Neighboring countries sharing land borders with DRC are considered at higher risk because of population movement, trade, and travel linkages. This does not mean widespread international transmission is expected, but it does mean border screening, rapid testing, information sharing, and preparedness in neighboring countries are critical.
Why containment is difficult
The main challenge is not that Ebola spreads easily in casual settings. It does not. The challenge is that Ebola control requires speed, trust, access, and discipline. In the affected areas, those conditions are difficult to maintain.
WHO has pointed to ongoing insecurity, humanitarian crisis conditions, high population mobility, urban or semi-urban hotspots, and informal healthcare networks as factors that increase the risk of spread. These conditions make it harder to identify cases quickly, isolate patients, transport samples safely, trace contacts, and ensure that people receive accurate information.
The problem is also compounded by delayed detection. WHO said the first currently known suspected case had symptom onset on 24 April 2026, while the outbreak was only confirmed in mid-May. Several contacts reportedly became symptomatic and died before they could be isolated, and contact follow-up has been weakened by insecurity and movement restrictions.
Healthcare facilities are another critical point of vulnerability. Deaths among health workers suggest that some transmission may have occurred in clinical settings. This is especially dangerous because Ebola patients are most infectious when severely ill, and health workers may be exposed during treatment, cleaning, sample collection, or handling of contaminated materials.
Risk to travelers and the wider public
For the general public outside the affected areas, the risk remains low. CDC states that no Ebola cases associated with this outbreak have been reported in the United States and that the risk to the general public remains low.

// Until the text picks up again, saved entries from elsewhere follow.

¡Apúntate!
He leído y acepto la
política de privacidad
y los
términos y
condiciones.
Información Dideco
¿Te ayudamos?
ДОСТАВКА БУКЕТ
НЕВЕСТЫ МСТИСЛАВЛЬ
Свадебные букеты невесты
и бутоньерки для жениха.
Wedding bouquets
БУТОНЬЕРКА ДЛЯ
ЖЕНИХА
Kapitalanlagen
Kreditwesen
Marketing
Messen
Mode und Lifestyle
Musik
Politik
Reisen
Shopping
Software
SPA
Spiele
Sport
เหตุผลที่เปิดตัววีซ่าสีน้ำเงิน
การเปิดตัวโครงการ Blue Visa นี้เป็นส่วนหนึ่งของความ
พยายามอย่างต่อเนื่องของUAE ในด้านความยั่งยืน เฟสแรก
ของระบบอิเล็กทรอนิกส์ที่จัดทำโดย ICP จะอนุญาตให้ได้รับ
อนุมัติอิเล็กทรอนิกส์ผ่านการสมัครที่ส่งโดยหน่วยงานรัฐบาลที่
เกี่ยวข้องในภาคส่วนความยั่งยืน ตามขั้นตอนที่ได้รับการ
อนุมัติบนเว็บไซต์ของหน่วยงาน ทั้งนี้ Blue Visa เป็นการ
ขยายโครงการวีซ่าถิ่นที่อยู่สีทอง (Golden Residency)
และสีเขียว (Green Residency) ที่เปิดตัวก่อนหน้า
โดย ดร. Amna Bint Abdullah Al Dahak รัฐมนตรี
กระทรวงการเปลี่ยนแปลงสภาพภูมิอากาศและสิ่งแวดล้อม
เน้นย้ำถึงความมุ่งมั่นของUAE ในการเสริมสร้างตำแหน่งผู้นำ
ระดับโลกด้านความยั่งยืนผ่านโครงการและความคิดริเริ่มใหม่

ECDC has similarly assessed the risk for the general EU/EEA population as very low. It noted that infection requires direct contact with bodily fluids or contaminated materials, which are unlikely exposures for most travelers or expatriates if they follow recommended precautions.
However, risk is higher for people directly involved in care or response activities. This includes healthcare workers, humanitarian workers, caregivers, family members caring for sick people, and people participating in burial practices involving direct contact with bodies.
What people should do
People who have been in affected areas should monitor their health for 21 days after possible exposure. Anyone who develops fever, weakness, headache, vomiting, diarrhea, bleeding, or other Ebola-like symptoms after travel to an affected area should self-isolate and seek medical care immediately, while clearly informing healthcare providers about their travel history and possible exposure.
Travelers and residents in affected regions should avoid direct contact with sick people, blood, body fluids, contaminated materials, unsafe burials, wild animals, and bushmeat. Healthcare workers and responders should use appropriate infection prevention and control procedures, including personal protective equipment and safe handling of samples and contaminated materials.
The bottom line
The Ebola outbreak in DRC and Uganda is serious, but it should be understood accurately. It is not a casual-contact or airborne threat to the global public. The real danger is concentrated in affected communities, health facilities, caregiving environments, and cross-border areas where insecurity, population movement, and delayed detection make control difficult.
The most important priority now is containment: finding cases, isolating patients, tracing contacts, protecting health workers, engaging communities, supporting safe burials, and strengthening cross-border coordination. The outbreak is active, the case counts are still changing, and the lack of a licensed vaccine or specific treatment for Bundibugyo virus makes rapid public health action even more important.